I tried to understand how the predictions are made and evaluated by looking at the implementation of seq2seq.sequence_loss_by_example, which must perform this evaluation, but this ends up calling gen_nn_ops._sparse_softmax_cross_entropy_with_logits, which doesn't seem to be included in the github repo, so I'm not sure where else to look.
I'm quite new to both tensorflow and LSTMs, so any help is appreciated!

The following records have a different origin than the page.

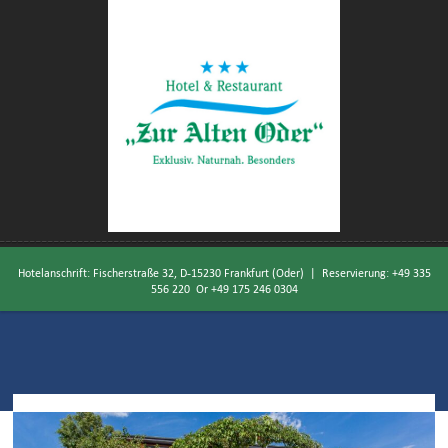
Hotelanschrift: Fischerstraße 32, D-15230 Frankfurt (Oder) | Reservierung:
+49 335
556 220
Or
+49 175 246 0304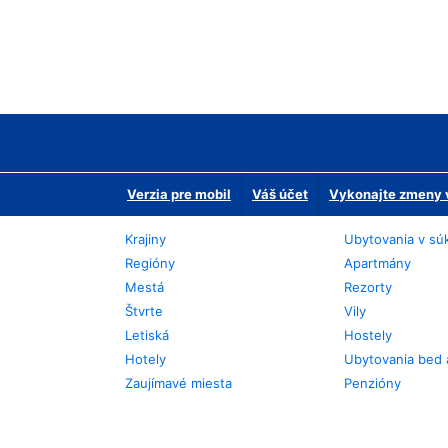
Verzia pre mobil
Váš účet
Vykonajte zmeny v
Krajiny
Ubytovania v sú
Regióny
Apartmány
Mestá
Rezorty
Štvrte
Vily
Letiská
Hostely
Hotely
Ubytovania bed 
Zaujímavé miesta
Penzióny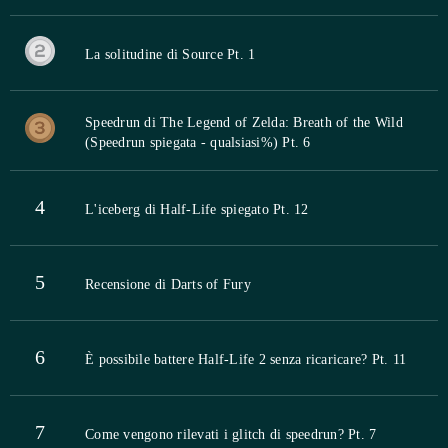
La solitudine di Source Pt. 1
Speedrun di The Legend of Zelda: Breath of the Wild
(Speedrun spiegata - qualsiasi%) Pt. 6
4
L'iceberg di Half-Life spiegato Pt. 12
5
Recensione di Darts of Fury
6
È possibile battere Half-Life 2 senza ricaricare? Pt. 11
7
Come vengono rilevati i glitch di speedrun? Pt. 7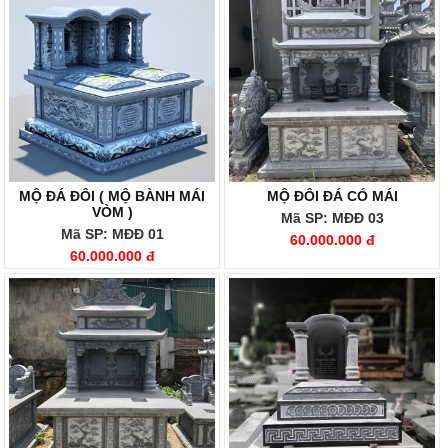
MỘ ĐÁ ĐÔI ( MỘ BÀNH MÁI
MỘ ĐÔI ĐÁ CÓ MÁI
VÒM )
Mã SP: MĐĐ 03
Mã SP: MĐĐ 01
60.000.000 đ
60.000.000 đ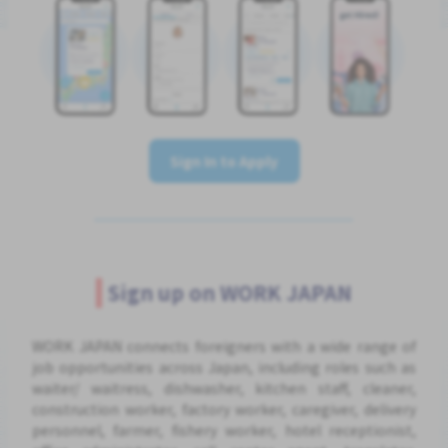
Sign In to Apply
Sign up on WORK JAPAN
WORK JAPAN connects foreigners with a wide range of
job opportunities across Japan, including roles such as
waiter/ waitress, dishwasher, kitchen staff, cleaner,
construction worker, factory worker, caregiver, delivery
personnel, farmer, fishery worker, hotel receptionist,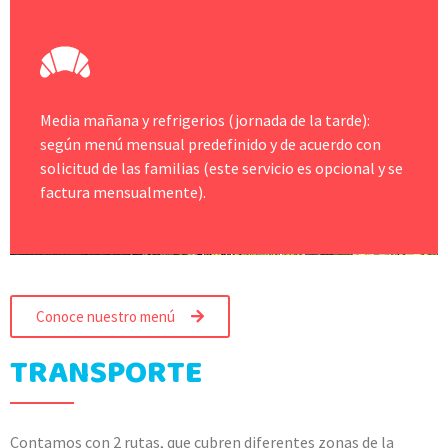
Media mañana y refrigerios (jornada de la tarde):
según menú mensual predefinido y de acuerdo con
solicitud de las familias (este servicio es opcional y se
factura mensualmente).
Conoce nuestro menú
TRANSPORTE
Contamos con 2 rutas, que cubren diferentes zonas de la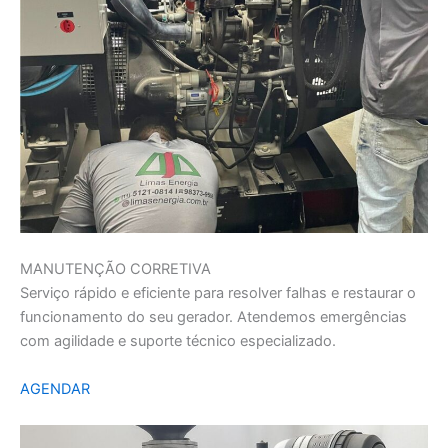
MANUTENÇÃO CORRETIVA
Serviço rápido e eficiente para resolver falhas e restaurar o
funcionamento do seu gerador. Atendemos emergências
com agilidade e suporte técnico especializado.
AGENDAR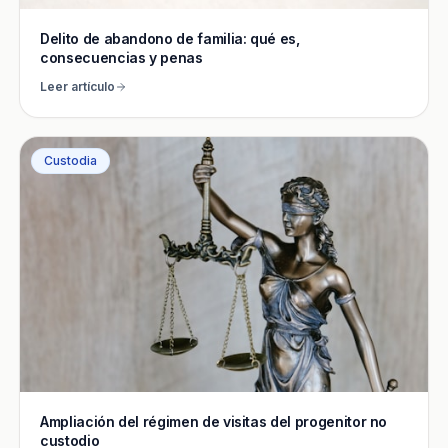
Delito de abandono de familia: qué es,
consecuencias y penas
Leer artículo
Custodia
Ampliación del régimen de visitas del progenitor no
custodio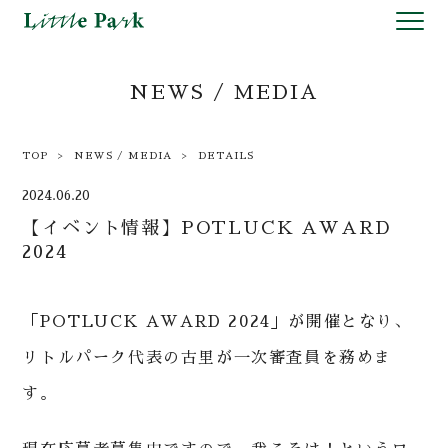
NEWS / MEDIA
TOP
NEWS / MEDIA
DETAILS
2024.06.20
【イベント情報】POTLUCK AWARD
2024
「POTLUCK AWARD 2024」が開催となり、
リトルパーク代表の古里が一次審査員を務めま
す。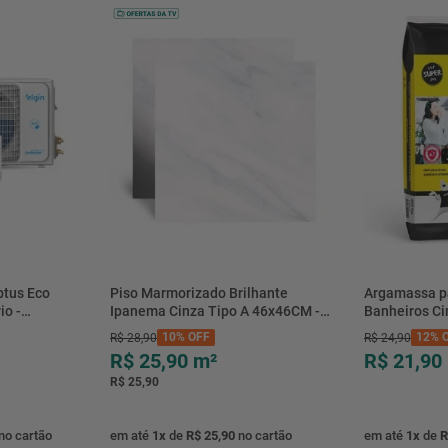
btus Eco
Piso Marmorizado Brilhante
Argamassa p
io -
Ipanema Cinza Tipo A 46x46CM -
Banheiros C
- Elgin
01.012771 - Cerbras
- 0118.00001
10%
OFF
12%
O
R$
28
,
90
R$
24
,
90
R$ 25,90
m²
R$ 21,90
R$ 25,90
no cartão
em até
1
x
de
R$ 25,90
no cartão
em até
1
x
de
R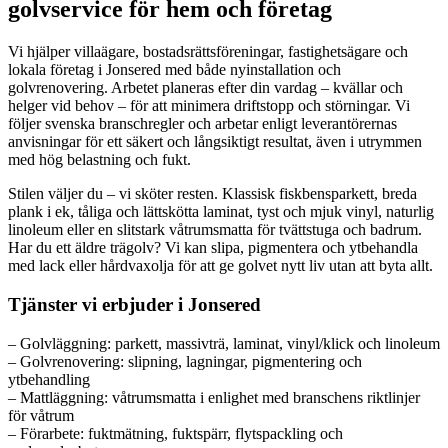
golvservice för hem och företag
Vi hjälper villaägare, bostadsrättsföreningar, fastighetsägare och
lokala företag i Jonsered med både nyinstallation och
golvrenovering. Arbetet planeras efter din vardag – kvällar och
helger vid behov – för att minimera driftstopp och störningar. Vi
följer svenska branschregler och arbetar enligt leverantörernas
anvisningar för ett säkert och långsiktigt resultat, även i utrymmen
med hög belastning och fukt.
Stilen väljer du – vi sköter resten. Klassisk fiskbensparkett, breda
plank i ek, tåliga och lättskötta laminat, tyst och mjuk vinyl, naturlig
linoleum eller en slitstark våtrumsmatta för tvättstuga och badrum.
Har du ett äldre trägolv? Vi kan slipa, pigmentera och ytbehandla
med lack eller hårdvaxolja för att ge golvet nytt liv utan att byta allt.
Tjänster vi erbjuder i Jonsered
– Golvläggning: parkett, massivträ, laminat, vinyl/klick och linoleum
– Golvrenovering: slipning, lagningar, pigmentering och
ytbehandling
– Mattläggning: våtrumsmatta i enlighet med branschens riktlinjer
för våtrum
– Förarbete: fuktmätning, fuktspärr, flytspackling och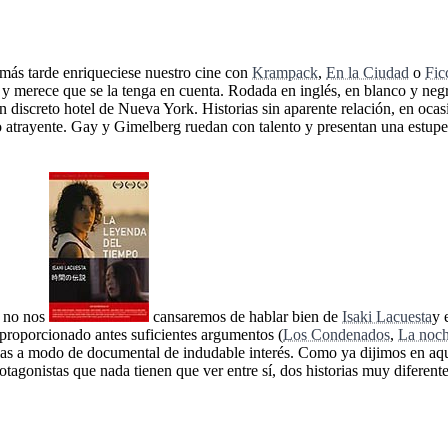
más tarde enriqueciese nuestro cine con
Krampack
,
En la Ciudad
o
Fic
r y merece que se la tenga en cuenta. Rodada en inglés, en blanco y negr
un discreto hotel de Nueva York. Historias sin aparente relación, en oca
atrayente. Gay y Gimelberg ruedan con talento y presentan una estupend
y no nos
cansaremos de hablar bien de
Isaki Lacuesta
y 
 proporcionado antes suficientes argumentos (
Los Condenados
,
La noch
ias a modo de documental de indudable interés. Como ya dijimos en aque
tagonistas que nada tienen que ver entre sí, dos historias muy diferen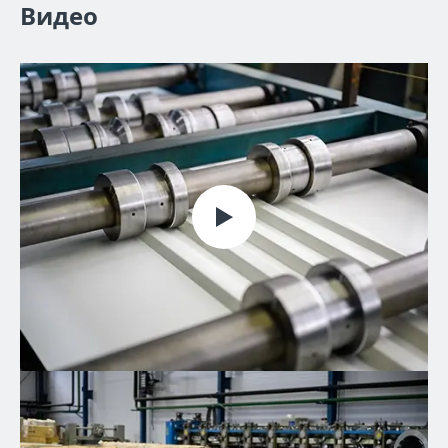
Видео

The output tensor contains the concatentation of the LSTM cell outputs for each timestep (see its definition here). Therefore you can find the prediction for the next word by taking chosen_word[-1] (or chosen_word[sequence_length - 1] if the sequence has been padded to match the unrolled LSTM).
The tf.nn.sparse_softmax_cross_entropy_with_logits() op is documented in the public API under a different name. For technical reasons, it calls a generated wrapper function that does not appear in the GitHub repository. The implementation of the op is in C++, here.
I am implementing seq2seq model too.
So lets me try to explain with my understanding:
The outputs of your LSTM model is a list (with length num_steps) of 2D tensor of size [batch_size, size].
The code line:
output = tf.reshape(tf.concat(1, outputs), [-1, size])
will produce a new output which is a 2D tensor of size [batch_size x num_steps, size].
For your case, batch_size = 1 and num_steps = 20 --> output shape is [20, size].
Code line:
logits = tf.nn.xw_plus_b(output, tf.get_variable("softmax_w", [size, vocab_size]), tf.get_variable("softmax_b", [vocab_size]))
<=> output[batch_size x num_steps, size] x softmax_w[size, vocab_size] will output logits of size [batch_size x num_steps, vocab_size].
For your case, logits of size [20, vocab_size]
--> probs tensor has same size as logits by [20, vocab_size].
Code line:
chosen_word = np.argmax(probs, 1)
will output chosen_word tensor of size [20, 1] with each value is the next prediction word index of current word.
Code line:
loss = seq2seq.sequence_loss_by_example([logits], [tf.reshape(self._targets, [-1])], [tf.ones([batch_size * num_steps])])
is to compute the softmax cross entropy loss for batch_size of sequences.